┌─ RECORD EXCERPTS

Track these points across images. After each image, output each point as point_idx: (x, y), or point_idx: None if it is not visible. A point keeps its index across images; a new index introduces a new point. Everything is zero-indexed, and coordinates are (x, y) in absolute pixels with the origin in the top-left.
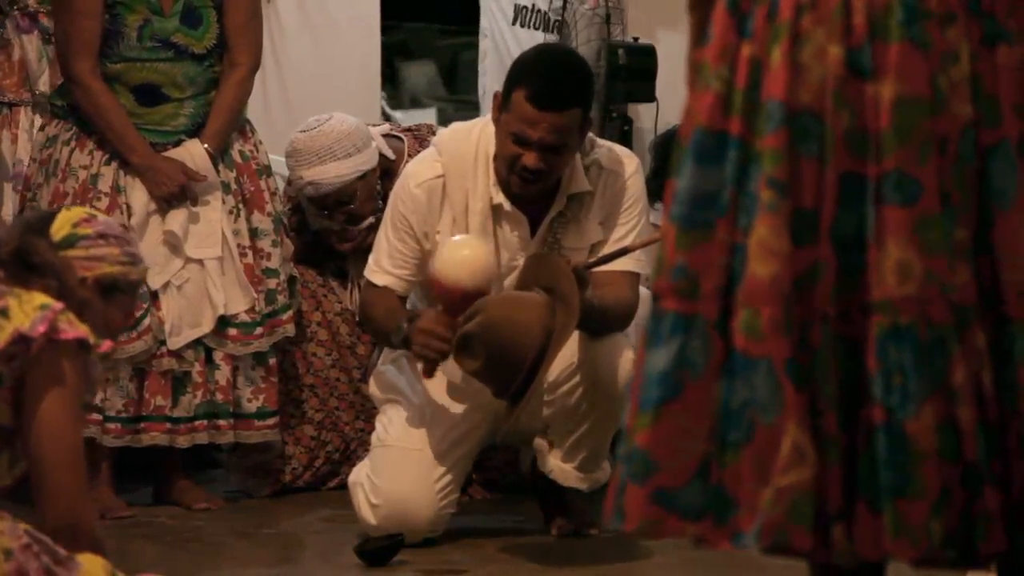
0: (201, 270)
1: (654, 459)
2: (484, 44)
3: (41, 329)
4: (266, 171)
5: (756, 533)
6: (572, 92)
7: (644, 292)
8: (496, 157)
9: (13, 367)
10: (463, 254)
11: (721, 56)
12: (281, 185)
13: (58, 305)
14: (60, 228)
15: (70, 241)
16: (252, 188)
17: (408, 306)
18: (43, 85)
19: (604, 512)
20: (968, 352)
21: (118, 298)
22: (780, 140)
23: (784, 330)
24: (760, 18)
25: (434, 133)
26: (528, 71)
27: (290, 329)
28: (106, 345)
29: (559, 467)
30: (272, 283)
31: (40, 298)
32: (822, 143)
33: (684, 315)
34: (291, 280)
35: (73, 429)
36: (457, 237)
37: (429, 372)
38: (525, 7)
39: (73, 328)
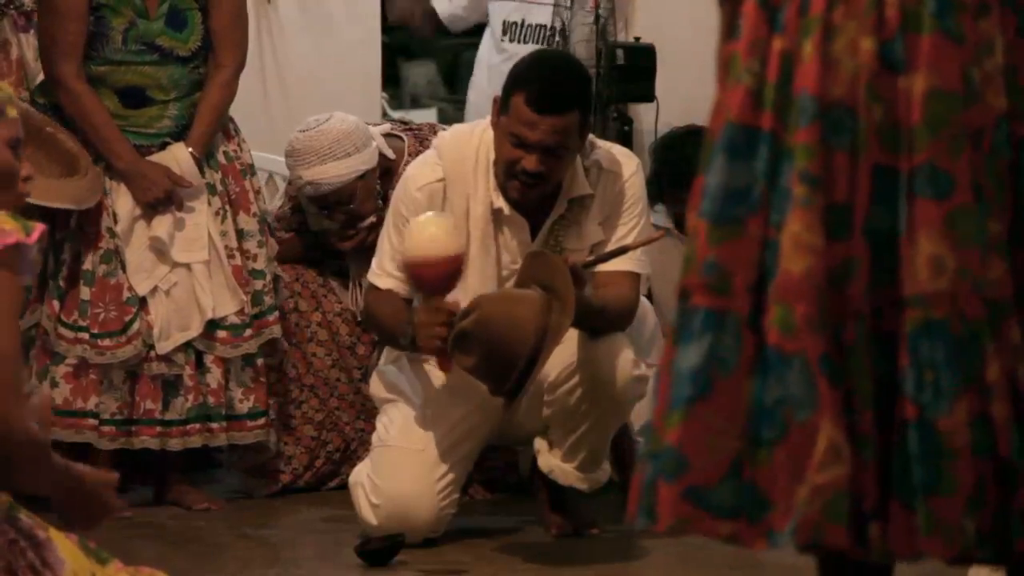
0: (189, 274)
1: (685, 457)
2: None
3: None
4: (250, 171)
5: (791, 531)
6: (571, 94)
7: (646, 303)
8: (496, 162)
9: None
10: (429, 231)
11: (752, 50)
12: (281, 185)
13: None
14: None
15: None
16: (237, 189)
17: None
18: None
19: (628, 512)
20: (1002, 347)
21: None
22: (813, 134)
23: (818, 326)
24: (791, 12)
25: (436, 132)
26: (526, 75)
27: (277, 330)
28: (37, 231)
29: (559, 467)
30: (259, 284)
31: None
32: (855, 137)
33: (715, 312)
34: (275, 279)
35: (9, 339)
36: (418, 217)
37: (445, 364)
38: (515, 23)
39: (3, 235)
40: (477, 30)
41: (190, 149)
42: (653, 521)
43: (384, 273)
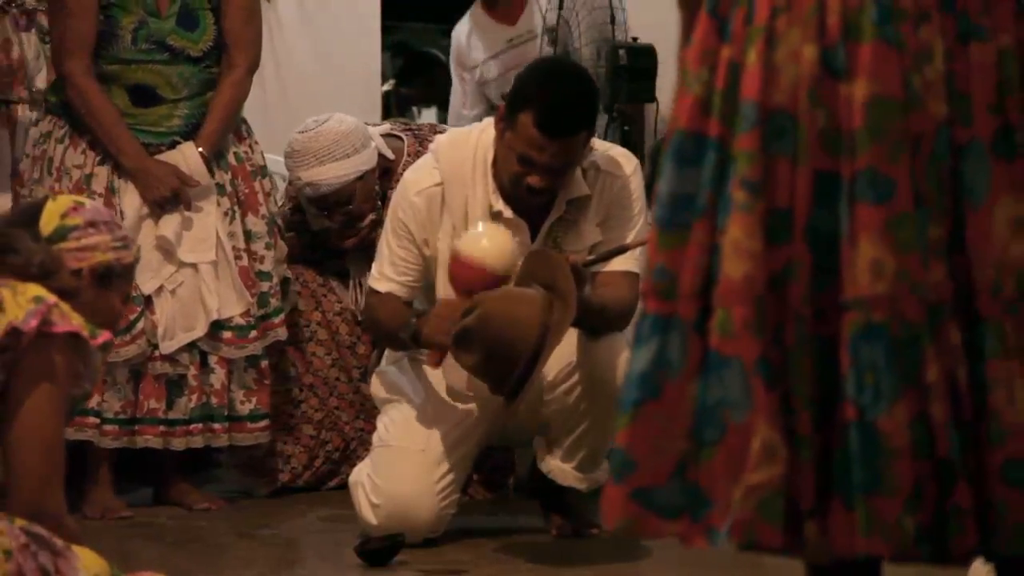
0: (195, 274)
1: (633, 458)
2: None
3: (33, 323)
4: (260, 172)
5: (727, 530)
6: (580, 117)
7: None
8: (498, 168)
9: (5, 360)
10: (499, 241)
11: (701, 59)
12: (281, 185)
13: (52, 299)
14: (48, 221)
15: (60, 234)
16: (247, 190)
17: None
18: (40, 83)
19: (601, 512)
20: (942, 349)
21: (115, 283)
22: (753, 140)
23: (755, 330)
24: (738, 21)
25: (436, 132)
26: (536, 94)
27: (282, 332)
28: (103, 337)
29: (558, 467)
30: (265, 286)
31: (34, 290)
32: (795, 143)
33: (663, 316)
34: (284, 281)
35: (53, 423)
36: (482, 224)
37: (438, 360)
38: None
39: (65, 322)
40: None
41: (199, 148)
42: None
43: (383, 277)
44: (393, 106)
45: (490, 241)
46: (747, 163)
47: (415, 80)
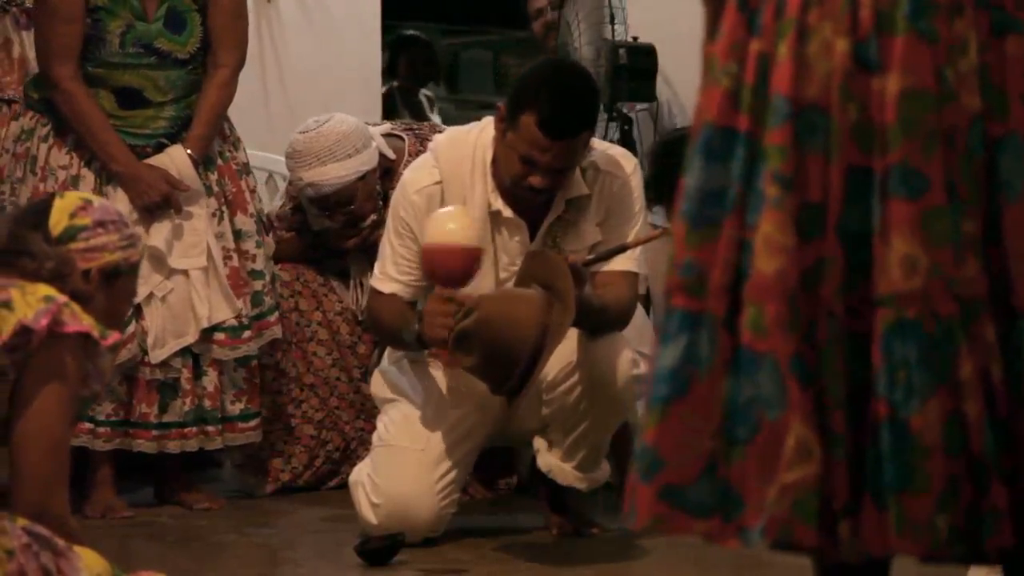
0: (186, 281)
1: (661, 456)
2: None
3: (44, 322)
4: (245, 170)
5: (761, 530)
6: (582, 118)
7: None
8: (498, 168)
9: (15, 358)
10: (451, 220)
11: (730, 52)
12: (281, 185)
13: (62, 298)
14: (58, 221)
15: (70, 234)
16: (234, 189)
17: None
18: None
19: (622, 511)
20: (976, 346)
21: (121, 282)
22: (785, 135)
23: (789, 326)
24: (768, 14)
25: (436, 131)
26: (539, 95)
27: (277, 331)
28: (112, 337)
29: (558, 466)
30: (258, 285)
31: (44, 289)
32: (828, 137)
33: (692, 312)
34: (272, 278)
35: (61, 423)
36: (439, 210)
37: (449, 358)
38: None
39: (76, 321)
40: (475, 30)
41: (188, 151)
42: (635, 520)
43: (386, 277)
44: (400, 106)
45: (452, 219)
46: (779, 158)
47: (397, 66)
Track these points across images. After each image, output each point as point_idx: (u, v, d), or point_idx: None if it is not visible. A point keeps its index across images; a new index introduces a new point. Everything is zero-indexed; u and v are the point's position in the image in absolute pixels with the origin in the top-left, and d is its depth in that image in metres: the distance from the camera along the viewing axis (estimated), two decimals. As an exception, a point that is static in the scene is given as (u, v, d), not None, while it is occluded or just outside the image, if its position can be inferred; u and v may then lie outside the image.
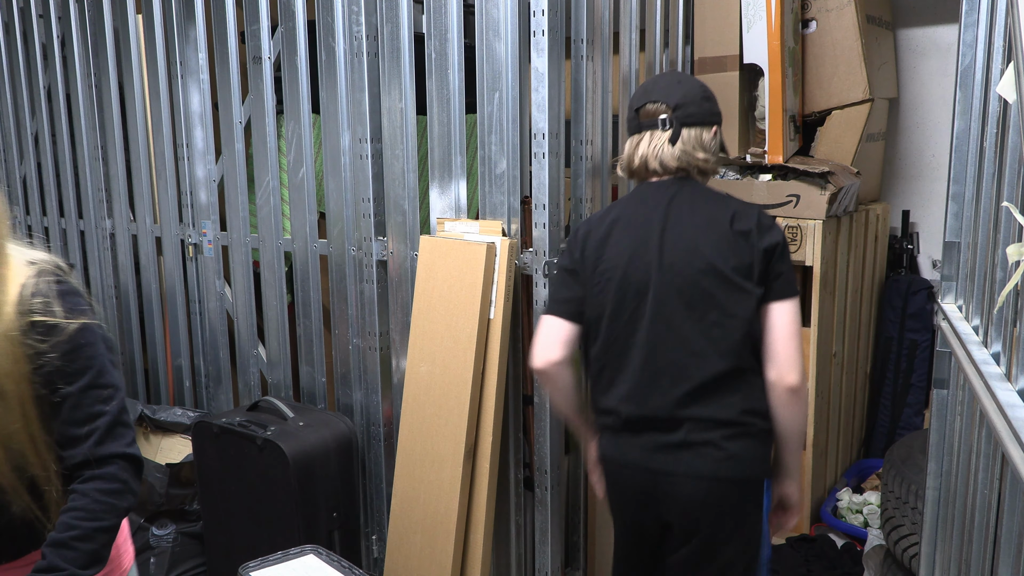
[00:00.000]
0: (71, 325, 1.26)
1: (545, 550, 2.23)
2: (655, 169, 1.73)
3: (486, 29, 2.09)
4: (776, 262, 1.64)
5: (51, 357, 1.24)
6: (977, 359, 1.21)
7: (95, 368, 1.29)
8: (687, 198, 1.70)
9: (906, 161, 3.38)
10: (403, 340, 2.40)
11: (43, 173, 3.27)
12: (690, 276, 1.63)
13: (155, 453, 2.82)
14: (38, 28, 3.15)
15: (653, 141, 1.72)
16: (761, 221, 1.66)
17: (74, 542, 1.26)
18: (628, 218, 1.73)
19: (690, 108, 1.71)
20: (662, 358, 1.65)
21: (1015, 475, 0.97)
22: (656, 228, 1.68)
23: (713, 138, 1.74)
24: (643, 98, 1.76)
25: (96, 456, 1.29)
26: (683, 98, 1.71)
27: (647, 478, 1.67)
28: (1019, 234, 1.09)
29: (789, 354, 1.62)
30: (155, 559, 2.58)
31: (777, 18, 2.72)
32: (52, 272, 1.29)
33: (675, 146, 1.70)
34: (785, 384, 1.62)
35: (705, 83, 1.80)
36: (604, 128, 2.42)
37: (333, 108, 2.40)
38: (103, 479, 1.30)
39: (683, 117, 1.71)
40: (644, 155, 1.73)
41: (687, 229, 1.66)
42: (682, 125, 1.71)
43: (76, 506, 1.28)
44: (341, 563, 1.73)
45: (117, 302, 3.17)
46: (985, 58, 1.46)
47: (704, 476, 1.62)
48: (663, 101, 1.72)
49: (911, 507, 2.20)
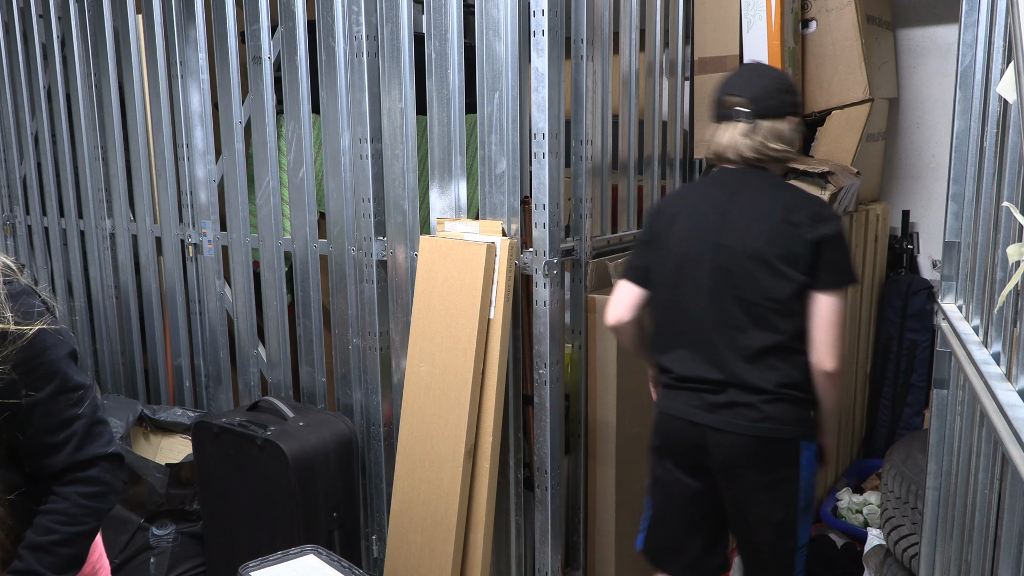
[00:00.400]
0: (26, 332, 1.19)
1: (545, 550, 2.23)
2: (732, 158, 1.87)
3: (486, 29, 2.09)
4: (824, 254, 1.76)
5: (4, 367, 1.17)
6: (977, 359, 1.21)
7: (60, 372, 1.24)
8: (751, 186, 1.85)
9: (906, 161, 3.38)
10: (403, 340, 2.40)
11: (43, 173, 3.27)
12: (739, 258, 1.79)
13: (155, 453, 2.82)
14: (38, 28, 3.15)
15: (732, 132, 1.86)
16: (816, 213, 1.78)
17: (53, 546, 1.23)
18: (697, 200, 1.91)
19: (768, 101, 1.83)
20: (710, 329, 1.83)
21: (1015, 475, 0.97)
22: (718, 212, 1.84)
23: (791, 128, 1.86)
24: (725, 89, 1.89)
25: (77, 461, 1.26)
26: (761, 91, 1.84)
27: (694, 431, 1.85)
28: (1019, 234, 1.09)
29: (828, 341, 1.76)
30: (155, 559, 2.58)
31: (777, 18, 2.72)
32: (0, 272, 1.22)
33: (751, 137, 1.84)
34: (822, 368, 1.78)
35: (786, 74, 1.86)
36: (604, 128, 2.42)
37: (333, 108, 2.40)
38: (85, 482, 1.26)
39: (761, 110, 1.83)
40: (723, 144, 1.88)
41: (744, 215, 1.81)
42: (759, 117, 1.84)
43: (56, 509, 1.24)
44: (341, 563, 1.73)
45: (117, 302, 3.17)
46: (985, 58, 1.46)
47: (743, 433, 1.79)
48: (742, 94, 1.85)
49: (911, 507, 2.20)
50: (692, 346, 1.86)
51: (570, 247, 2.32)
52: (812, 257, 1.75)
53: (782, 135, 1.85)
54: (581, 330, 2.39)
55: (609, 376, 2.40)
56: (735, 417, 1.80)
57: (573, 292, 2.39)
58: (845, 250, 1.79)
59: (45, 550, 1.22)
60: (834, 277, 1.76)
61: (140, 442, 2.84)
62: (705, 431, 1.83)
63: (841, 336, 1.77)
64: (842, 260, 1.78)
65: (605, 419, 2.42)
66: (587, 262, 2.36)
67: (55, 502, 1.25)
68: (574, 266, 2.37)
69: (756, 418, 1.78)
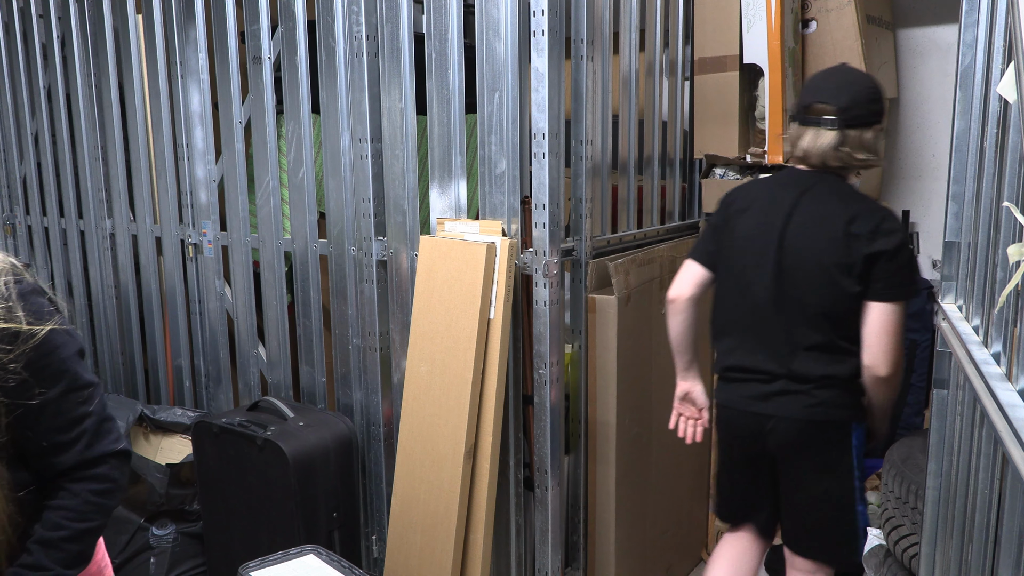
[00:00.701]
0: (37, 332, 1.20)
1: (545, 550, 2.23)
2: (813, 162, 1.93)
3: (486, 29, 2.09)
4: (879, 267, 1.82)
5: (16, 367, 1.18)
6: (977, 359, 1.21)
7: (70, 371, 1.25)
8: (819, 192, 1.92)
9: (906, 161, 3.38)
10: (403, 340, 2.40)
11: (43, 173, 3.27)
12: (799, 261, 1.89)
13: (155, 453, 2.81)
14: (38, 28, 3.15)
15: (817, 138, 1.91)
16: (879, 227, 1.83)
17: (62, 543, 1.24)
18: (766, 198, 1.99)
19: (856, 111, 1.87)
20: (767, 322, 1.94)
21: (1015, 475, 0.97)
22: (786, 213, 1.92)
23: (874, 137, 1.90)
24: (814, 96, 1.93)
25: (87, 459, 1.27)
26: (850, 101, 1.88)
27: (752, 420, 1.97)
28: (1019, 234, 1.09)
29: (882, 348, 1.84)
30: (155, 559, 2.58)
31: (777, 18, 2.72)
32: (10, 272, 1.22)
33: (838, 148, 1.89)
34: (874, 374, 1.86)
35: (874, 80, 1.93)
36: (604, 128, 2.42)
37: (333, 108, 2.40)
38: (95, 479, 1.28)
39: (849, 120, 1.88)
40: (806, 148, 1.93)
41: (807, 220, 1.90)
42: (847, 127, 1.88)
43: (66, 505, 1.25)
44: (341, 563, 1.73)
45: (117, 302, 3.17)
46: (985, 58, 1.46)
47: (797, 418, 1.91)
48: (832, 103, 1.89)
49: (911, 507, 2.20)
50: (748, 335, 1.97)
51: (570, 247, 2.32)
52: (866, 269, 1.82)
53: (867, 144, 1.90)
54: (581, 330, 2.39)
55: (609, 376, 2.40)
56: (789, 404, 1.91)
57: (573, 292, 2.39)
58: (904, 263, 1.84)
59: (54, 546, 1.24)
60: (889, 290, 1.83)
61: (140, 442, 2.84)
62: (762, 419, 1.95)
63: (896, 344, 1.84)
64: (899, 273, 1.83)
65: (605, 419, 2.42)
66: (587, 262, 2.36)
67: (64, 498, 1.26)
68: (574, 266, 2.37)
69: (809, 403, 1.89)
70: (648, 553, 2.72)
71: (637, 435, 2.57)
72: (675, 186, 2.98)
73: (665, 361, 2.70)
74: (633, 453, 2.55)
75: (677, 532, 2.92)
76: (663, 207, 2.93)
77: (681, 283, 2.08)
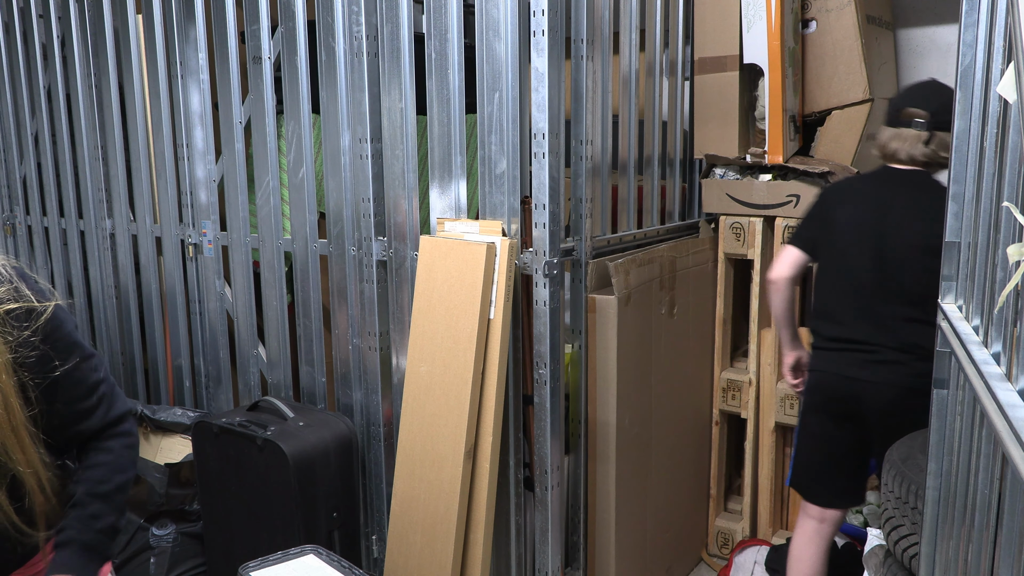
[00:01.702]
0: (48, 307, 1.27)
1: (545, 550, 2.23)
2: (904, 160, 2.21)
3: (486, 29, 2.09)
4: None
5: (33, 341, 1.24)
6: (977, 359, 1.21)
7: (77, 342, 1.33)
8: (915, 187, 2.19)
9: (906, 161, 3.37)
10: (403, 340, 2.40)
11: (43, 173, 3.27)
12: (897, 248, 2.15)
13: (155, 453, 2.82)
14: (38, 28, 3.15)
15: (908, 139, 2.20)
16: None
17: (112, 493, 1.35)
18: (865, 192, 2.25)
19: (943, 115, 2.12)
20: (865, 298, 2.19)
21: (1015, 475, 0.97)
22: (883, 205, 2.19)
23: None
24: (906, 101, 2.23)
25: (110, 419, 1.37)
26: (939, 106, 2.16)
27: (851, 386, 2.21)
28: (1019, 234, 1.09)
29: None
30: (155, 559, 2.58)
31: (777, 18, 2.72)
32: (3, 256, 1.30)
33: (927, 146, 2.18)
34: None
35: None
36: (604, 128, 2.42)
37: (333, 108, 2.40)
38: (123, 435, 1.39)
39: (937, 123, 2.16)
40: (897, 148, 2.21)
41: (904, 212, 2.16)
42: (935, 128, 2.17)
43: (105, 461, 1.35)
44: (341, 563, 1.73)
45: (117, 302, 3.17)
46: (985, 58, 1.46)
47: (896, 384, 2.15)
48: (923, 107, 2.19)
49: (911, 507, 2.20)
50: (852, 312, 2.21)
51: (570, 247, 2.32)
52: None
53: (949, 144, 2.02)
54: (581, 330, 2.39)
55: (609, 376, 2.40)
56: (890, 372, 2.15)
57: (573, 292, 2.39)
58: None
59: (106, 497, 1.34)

└─

Range to copy from the listing above: the line with "48: (663, 101, 1.72)" through the line with "69: (756, 418, 1.78)". Transcribe it exactly and skip the pictures.

48: (663, 101, 1.72)
49: (911, 507, 2.20)
[00:00.400]
0: (26, 332, 1.19)
1: (545, 550, 2.23)
2: (732, 158, 1.87)
3: (486, 29, 2.09)
4: (824, 254, 1.76)
5: (4, 367, 1.17)
6: (977, 359, 1.21)
7: (60, 372, 1.24)
8: (751, 186, 1.85)
9: (906, 161, 3.38)
10: (403, 340, 2.40)
11: (43, 173, 3.27)
12: (739, 258, 1.79)
13: (155, 453, 2.82)
14: (38, 28, 3.15)
15: (732, 132, 1.86)
16: (816, 213, 1.78)
17: (53, 546, 1.23)
18: (697, 200, 1.91)
19: (768, 101, 1.83)
20: (710, 329, 1.83)
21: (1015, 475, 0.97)
22: (718, 212, 1.84)
23: (791, 128, 1.86)
24: (725, 89, 1.89)
25: (77, 461, 1.26)
26: (761, 91, 1.84)
27: (694, 431, 1.85)
28: (1019, 234, 1.09)
29: (828, 341, 1.76)
30: (155, 559, 2.58)
31: (777, 18, 2.72)
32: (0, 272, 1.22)
33: (751, 137, 1.84)
34: (822, 368, 1.78)
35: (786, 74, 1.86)
36: (604, 128, 2.42)
37: (333, 108, 2.40)
38: (85, 482, 1.26)
39: (761, 110, 1.83)
40: (723, 144, 1.88)
41: (744, 215, 1.81)
42: (759, 117, 1.84)
43: (56, 509, 1.24)
44: (341, 563, 1.73)
45: (117, 302, 3.17)
46: (985, 58, 1.46)
47: (743, 433, 1.79)
48: (742, 94, 1.85)
49: (911, 507, 2.20)
50: (692, 346, 1.86)
51: (570, 247, 2.32)
52: (812, 257, 1.75)
53: (782, 135, 1.85)
54: (581, 330, 2.39)
55: (609, 376, 2.40)
56: (735, 417, 1.80)
57: (573, 292, 2.39)
58: (845, 250, 1.79)
59: (45, 550, 1.22)
60: (834, 277, 1.76)
61: (140, 442, 2.84)
62: (705, 431, 1.83)
63: (841, 336, 1.77)
64: (842, 260, 1.78)
65: (605, 419, 2.42)
66: (587, 262, 2.36)
67: (55, 502, 1.25)
68: (574, 266, 2.37)
69: (756, 418, 1.78)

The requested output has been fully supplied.